On 07/15/2016 09:49 PM, Theodore Ts'o wrote:
The problem is fixing this is messy. The problem is if we just set
i_size without zeroing out the bytes between i_size and the end of the
page, we're asking for trouble. For example, you could think that
it's enough to have ext4_readpage() care of doing the zeroing after
the block is read from disk and then decrypted, but what if the user
does a sparse write beyond i_size?
So either we allow truncate(2) to be non-atomic with respect to
crashes for encrypted files, or alternatively we would have to set a
flag in the inode indicating that the bytes between i_size and the end
of the page must be zeroed before the file can be modified in any way,
or before an attempted O_DIRECT read of the last block, and then when
we read the inode from diks into the inode cache, if the bit is set
and we have the encryption key (which we would need if we want to
modify the file), we could take zeroing the tail end of the file then.
Can we delay the truncation/cleanup of that inode until the correct key
gets loaded? It's not like anybody could open (or otherwise operate on
the data of) that inode anyway until they key is present, right?
Something like the attached (very hacky) patch seems to allow my fuzzed
filesystem to mount without error and keeps the inode in question on the
on-disk orphan list:
+ mount (...)
EXT4-fs (loop0): 1 encrypted truncate delayed
EXT4-fs (loop0): recovery complete
EXT4-fs (loop0): mounted filesystem with ordered data mode.
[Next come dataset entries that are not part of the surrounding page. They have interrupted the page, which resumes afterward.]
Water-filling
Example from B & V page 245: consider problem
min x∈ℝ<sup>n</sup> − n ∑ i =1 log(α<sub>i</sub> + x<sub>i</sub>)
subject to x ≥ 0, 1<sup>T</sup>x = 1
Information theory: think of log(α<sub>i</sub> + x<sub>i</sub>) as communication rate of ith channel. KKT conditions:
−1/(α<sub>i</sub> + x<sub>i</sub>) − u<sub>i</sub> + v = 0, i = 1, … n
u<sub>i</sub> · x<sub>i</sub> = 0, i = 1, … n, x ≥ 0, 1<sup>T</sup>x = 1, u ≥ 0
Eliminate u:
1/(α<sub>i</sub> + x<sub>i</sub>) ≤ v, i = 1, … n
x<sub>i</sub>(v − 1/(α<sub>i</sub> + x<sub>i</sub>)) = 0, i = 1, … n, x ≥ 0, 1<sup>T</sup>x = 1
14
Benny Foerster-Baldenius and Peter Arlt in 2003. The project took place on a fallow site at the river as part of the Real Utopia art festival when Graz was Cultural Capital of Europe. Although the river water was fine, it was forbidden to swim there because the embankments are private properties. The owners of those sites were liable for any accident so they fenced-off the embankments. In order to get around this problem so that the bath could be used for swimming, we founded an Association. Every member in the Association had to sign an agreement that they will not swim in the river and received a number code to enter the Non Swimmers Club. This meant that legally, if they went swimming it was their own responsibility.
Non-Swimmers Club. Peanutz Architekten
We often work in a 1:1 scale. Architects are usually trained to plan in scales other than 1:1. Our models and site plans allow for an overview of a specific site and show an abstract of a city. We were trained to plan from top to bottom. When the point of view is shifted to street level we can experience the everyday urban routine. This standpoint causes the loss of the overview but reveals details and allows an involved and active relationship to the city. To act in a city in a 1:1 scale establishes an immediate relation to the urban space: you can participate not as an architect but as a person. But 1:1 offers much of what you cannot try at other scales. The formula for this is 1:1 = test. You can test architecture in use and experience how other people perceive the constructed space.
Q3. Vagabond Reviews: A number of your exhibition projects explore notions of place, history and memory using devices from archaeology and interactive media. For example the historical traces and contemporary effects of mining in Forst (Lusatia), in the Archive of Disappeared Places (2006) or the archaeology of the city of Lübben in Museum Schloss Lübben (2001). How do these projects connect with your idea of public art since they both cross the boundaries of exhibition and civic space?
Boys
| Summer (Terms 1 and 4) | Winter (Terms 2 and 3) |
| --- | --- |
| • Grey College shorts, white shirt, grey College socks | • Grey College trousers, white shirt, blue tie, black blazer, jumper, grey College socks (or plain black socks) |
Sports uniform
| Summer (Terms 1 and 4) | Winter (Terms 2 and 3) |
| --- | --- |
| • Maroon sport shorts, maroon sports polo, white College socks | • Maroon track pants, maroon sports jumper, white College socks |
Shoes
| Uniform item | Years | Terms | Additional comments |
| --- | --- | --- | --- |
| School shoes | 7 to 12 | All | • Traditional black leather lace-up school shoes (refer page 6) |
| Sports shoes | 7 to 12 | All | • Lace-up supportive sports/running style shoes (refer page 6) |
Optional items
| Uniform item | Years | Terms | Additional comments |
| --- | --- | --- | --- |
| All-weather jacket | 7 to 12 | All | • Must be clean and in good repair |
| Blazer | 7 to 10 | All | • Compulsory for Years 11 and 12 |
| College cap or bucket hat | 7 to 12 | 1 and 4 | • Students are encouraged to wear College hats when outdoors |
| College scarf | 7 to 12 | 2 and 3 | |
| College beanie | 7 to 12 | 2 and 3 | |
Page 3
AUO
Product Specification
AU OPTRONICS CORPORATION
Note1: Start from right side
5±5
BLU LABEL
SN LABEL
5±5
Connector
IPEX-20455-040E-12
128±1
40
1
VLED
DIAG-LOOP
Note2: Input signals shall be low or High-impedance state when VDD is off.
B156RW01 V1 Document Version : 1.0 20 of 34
Opts:
errors=remount-ro
You'd of course have to check whether the inode needs the
cleanup/truncate if it's ever accessed and return an error or something.
Maybe in ext4_iget()/ext4_lookup()?
It's probably a stupid idea for a number of reasons, but I'd be happy to
learn exactly why :-)
Vegard
diff --git a/fs/ext4/super.c b/fs/ext4/super.c
index c13a4e4..f7b662a 100644
--- a/fs/ext4/super.c
+++ b/fs/ext4/super.c
@@ -2303,10 +2303,12 @@ static void ext4_orphan_cleanup(struct super_block *sb,
struct ext4_super_block *es)
{
unsigned int s_flags = sb->s_flags;
- int nr_orphans = 0, nr_truncates = 0;
+ int nr_orphans = 0, nr_truncates = 0, nr_encrypted = 0;
#ifdef CONFIG_QUOTA
int i;
#endif
+ LIST_HEAD(encrypted_orphans);
+
if (!es->s_last_orphan) {
jbd_debug(4, "no orphan inodes to clean up\n");
return;
@@ -2374,6 +2376,19 @@ static void ext4_orphan_cleanup(struct super_block *sb,
break;
}
+ if (inode->i_nlink && ext4_encrypted_inode(inode)) {
+ if (fscrypt_get_encryption_info(inode)
+ || !fscrypt_has_encryption_key(inode))
+ {
+ /* Can't cleanup this yet */
+ list_add(&EXT4_I(inode)->i_orphan, &encrypted_orphans);
+ es->s_last_orphan = cpu_to_le32(NEXT_ORPHAN(inode));
+ NEXT_ORPHAN(inode) = 0;
+ nr_encrypted++;
+ continue;
+ }
+ }
+
list_add(&EXT4_I(inode)->i_orphan, &EXT4_SB(sb)->s_orphan);
dquot_initialize(inode);
if (inode->i_nlink) {
@@ -2400,6 +2415,24 @@ static void ext4_orphan_cleanup(struct super_block *sb,
iput(inode); /* The delete magic happens here! */
}
+ {
+ /*
+ * Put the delayed orphans back on the on-disk list. In order
+ * to do the final cleanup of these inodes, the filesystem
+ * must (currently) be remounted with the corresponding
+ * encryption keys loaded.
+ */
+ struct ext4_inode_info *ei, *tmp;
+ list_for_each_entry_safe(ei, tmp, &encrypted_orphans, i_orphan) {
+ struct inode *inode = &ei->vfs_inode;
+
+ NEXT_ORPHAN(inode) = es->s_last_orphan;
+ es->s_last_orphan = cpu_to_le32(inode->i_ino);
+ INIT_LIST_HEAD(&ei->i_orphan);
+ iput(inode);
+ }
+ }
+
#define PLURAL(x) (x), ((x) == 1) ? "" : "s"
if (nr_orphans)
@@ -2408,6 +2441,10 @@ static void ext4_orphan_cleanup(struct super_block *sb,
if (nr_truncates)
ext4_msg(sb, KERN_INFO, "%d truncate%s cleaned up",
PLURAL(nr_truncates));
+ if (nr_encrypted)
+ ext4_msg(sb, KERN_INFO, "%d encrypted truncate%s delayed",
+ PLURAL(nr_encrypted));
+
#ifdef CONFIG_QUOTA
/* Turn quotas off */
for (i = 0; i < EXT4_MAXQUOTAS; i++) {